(Beginning of Given passage)

- What is a self-join?
A self-join joins a table with itself using table aliases.
Example:
SELECT e1.name AS Employee, e2.name AS Manager
FROM employees e1
JOIN employees e2 ON e1.manager_id = e2.emp_id;
- Explain the difference between INNER JOIN and OUTER JOIN.
INNER JOIN: Returns matching records only.
OUTER JOIN: Returns matching and non-matching records.
Example:
SELECT * FROM emp INNER JOIN dept ON emp.dept_id = dept.id;
SELECT * FROM emp LEFT JOIN dept ON emp.dept_id = dept.id;
- What are indexes and their disadvantages?
Indexes speed up query performance.
Disadvantages:
- Extra storage space
- Slower INSERT/UPDATE/DELETE operations
- Can fragment over time
- What is referential integrity?
It ensures that foreign key values always match a valid primary key in another table.
Example:
ALTER TABLE orders ADD CONSTRAINT fk_cust FOREIGN KEY(cust_id)
REFERENCES customers(cust_id);
- Explain the difference between HAVING and WHERE clauses.
WHERE: Filters rows before grouping
HAVING: Filters groups after aggregation
Example:
SELECT dept_id, COUNT(*) FROM emp
WHERE salary > 5000
GROUP BY dept_id
HAVING COUNT(*) > 3;
- What are isolation levels in transactions?

(End of Given passage)

## Problem
Pick up the SQL notes after their final line and write the next part.

(Beginning of Data section)

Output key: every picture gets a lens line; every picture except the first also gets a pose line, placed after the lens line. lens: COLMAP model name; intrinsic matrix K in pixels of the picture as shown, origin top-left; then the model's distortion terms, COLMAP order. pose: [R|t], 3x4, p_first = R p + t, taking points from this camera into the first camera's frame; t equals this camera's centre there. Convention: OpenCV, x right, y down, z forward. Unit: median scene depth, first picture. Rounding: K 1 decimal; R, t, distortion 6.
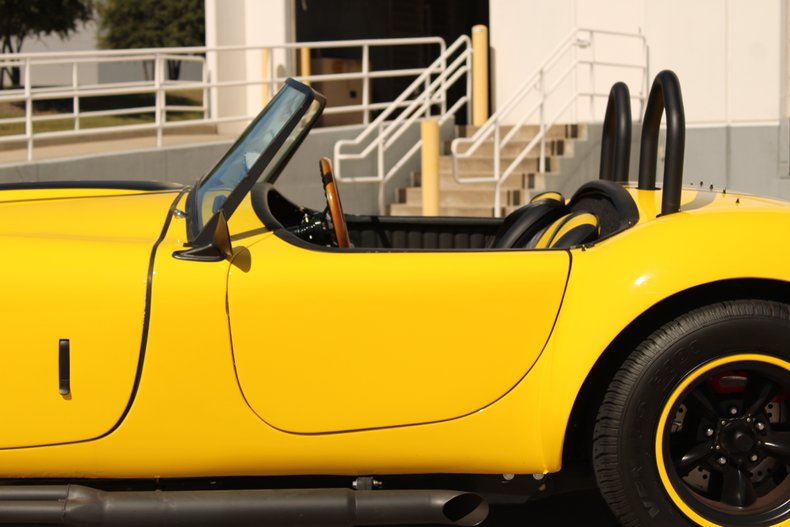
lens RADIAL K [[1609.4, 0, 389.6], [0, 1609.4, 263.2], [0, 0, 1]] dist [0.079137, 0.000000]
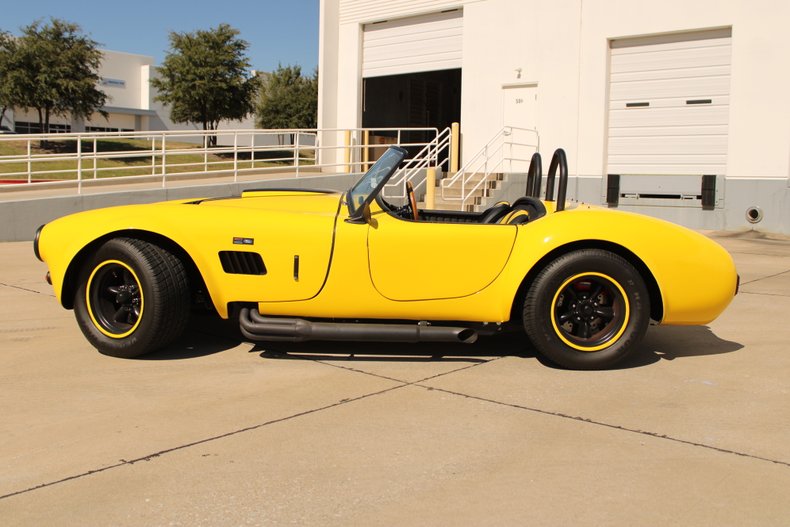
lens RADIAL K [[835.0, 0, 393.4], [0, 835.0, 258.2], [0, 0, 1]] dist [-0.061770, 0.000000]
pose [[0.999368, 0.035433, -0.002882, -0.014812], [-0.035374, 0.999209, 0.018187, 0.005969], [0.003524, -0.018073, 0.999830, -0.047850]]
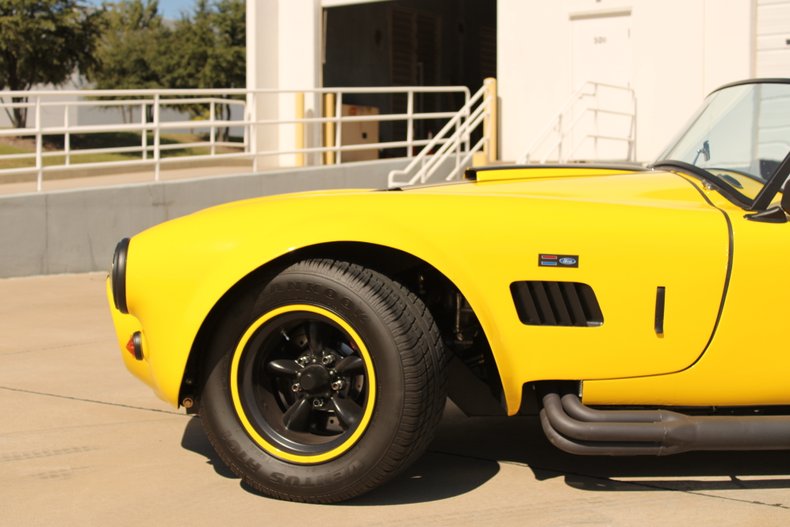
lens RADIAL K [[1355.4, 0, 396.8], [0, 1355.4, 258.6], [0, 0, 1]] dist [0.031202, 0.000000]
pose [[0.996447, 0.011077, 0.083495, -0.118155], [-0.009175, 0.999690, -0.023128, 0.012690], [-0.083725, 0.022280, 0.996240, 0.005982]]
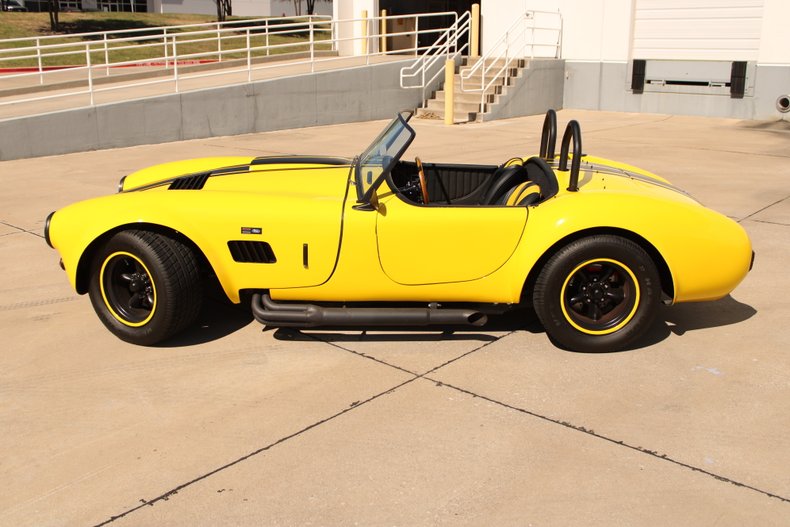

(End of Data section)

## Exercise output
- Read Uncommitted : Dirty reads possible
- Read Committed : Prevents dirty reads
- Repeatable Read : Prevents dirty and non-repeatable reads
- Serializable : Full isolation, slowest
- What are phantom reads?
- Occurs when new rows are added or deleted by another transaction between successive reads.
- Prevented by: Serializable isolation level.
- What is a cursor?
A cursor allows row-by-row processing of query results.
Example:
DECLARE cur CURSOR FOR SELECT name FROM employees;
OPEN cur;
FETCH NEXT FROM cur;
- What is a surrogate key?
A system-generated unique identifier (e.g., auto-increment ID) used instead of a natural key.
Advantage: Stability and simplicity
- What is a materialized view?
A materialized view stores the query result physically, unlike a normal view. It can be refreshed periodically to improve performance.
- Explain two-phase commit (2PC) protocol.
- Used in distributed databases for atomic transactions.
- Phase 1 (Prepare): Coordinator asks participants to prepare
- Phase 2 (Commit): If all agree, commit; else rollback
- What is sharding?
Sharding divides large datasets across multiple machines to improve scalability and performance. Each shard holds a subset of the data.
- What is a database schema vs an instance?
- Schema: Structure or blueprint of database (tables, relationships)
- Instance: Actual data stored at a given moment
- What is data warehousing and ETL?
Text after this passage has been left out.